• [ACTIVITY] Reproduce word for word the part of the items that opens with the line containing "Reading top to" and closes with the line containing "How many Rok", including both of those lines. Omit the pictures.

• [GIVEN DATA]
----------
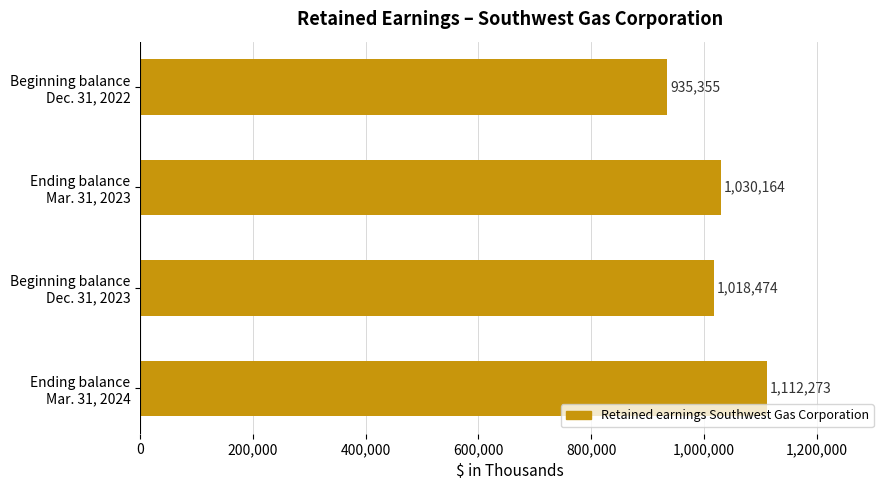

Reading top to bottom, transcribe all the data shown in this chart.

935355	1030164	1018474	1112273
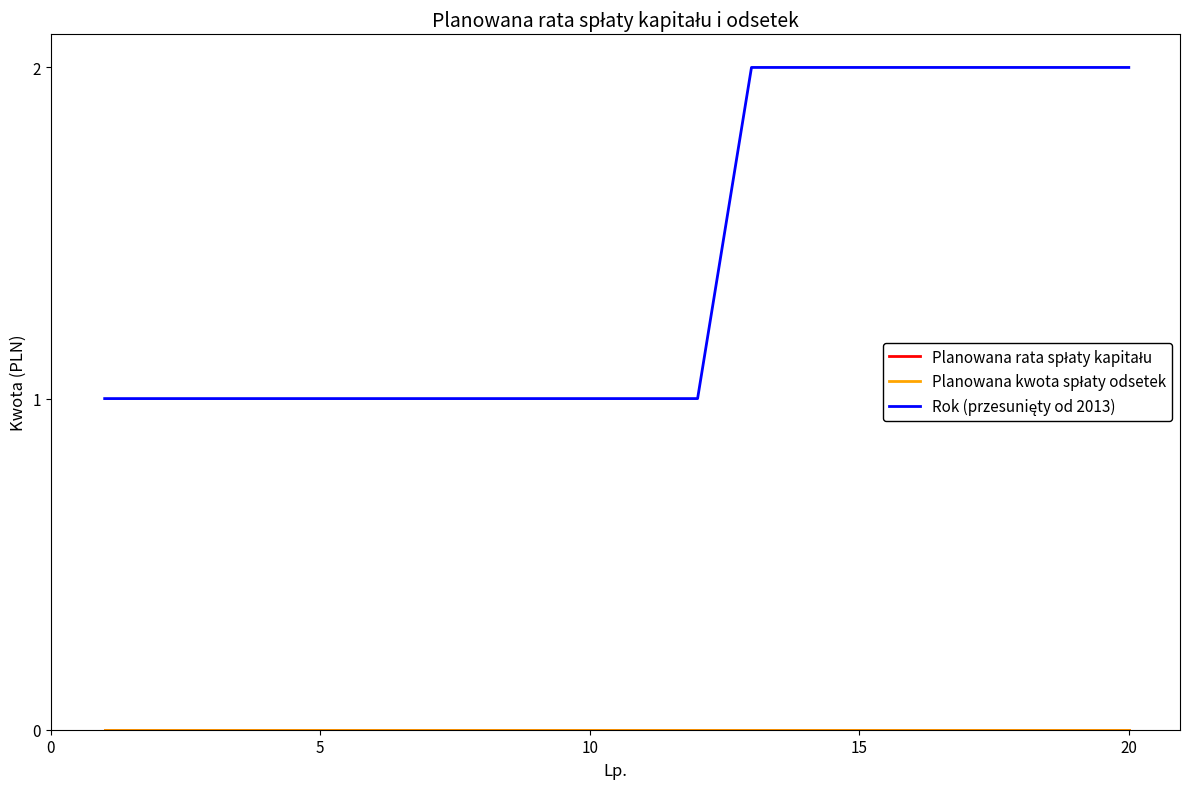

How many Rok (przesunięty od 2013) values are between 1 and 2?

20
----------
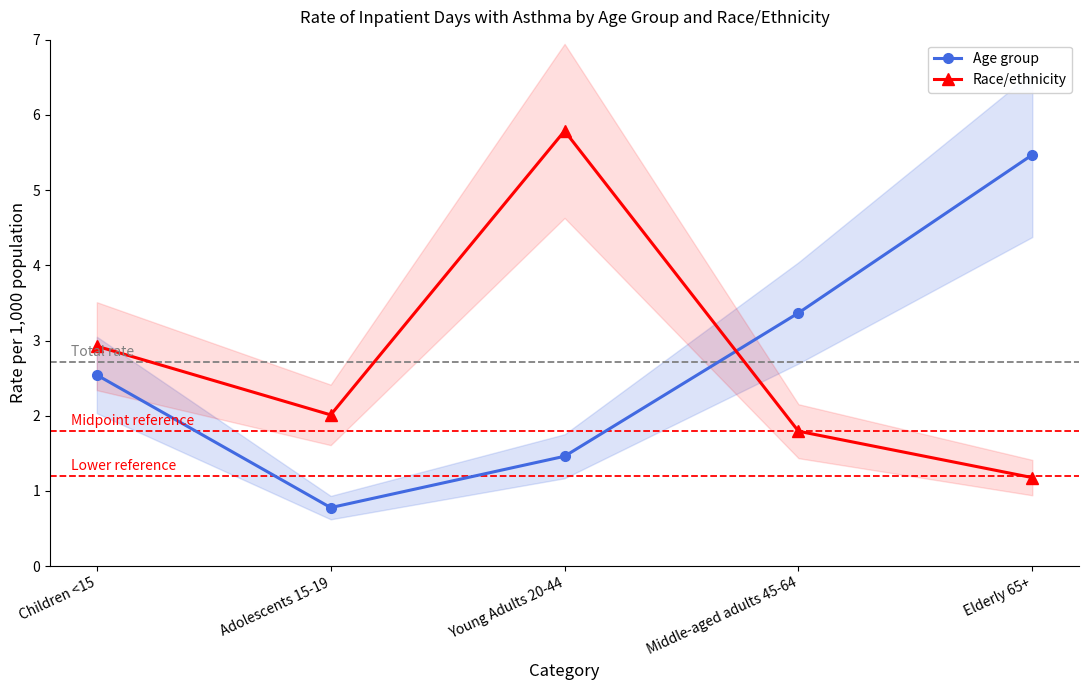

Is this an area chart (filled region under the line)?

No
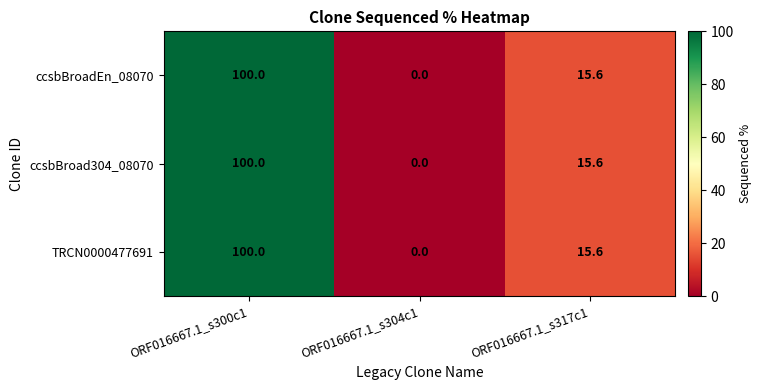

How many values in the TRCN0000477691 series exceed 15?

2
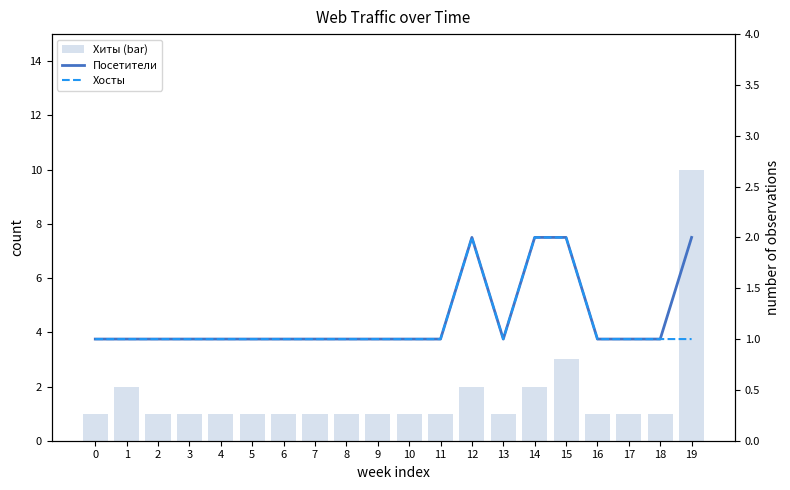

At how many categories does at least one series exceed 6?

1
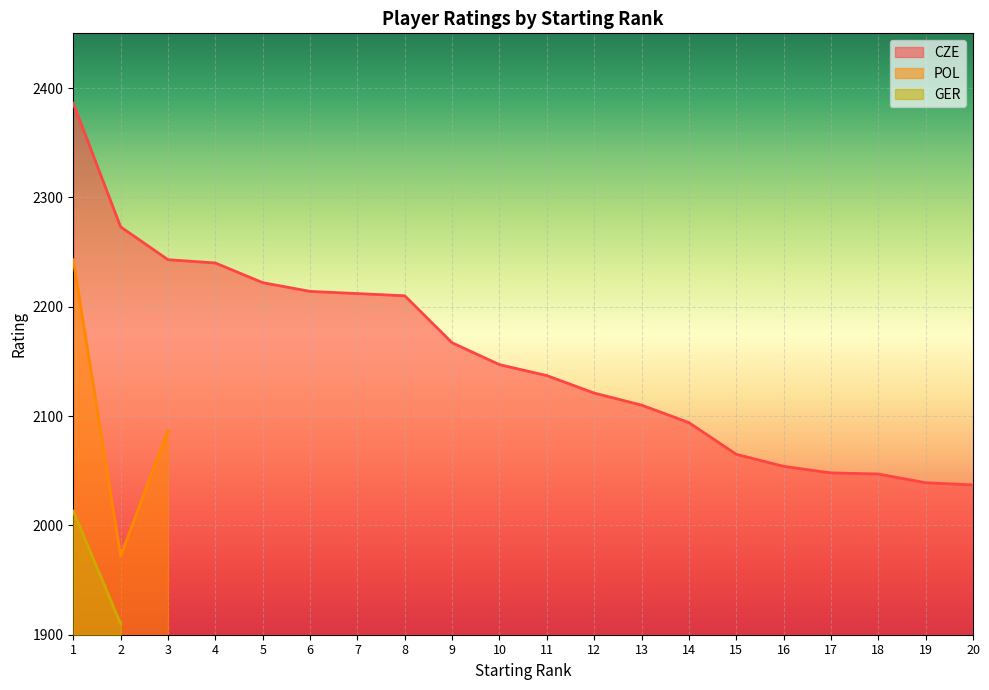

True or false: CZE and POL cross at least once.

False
----------
• [OUTPUT BELOW]
Reading top to bottom, transcribe all the data shown in this chart.

935355	1030164	1018474	1112273

How many Rok (przesunięty od 2013) values are between 1 and 2?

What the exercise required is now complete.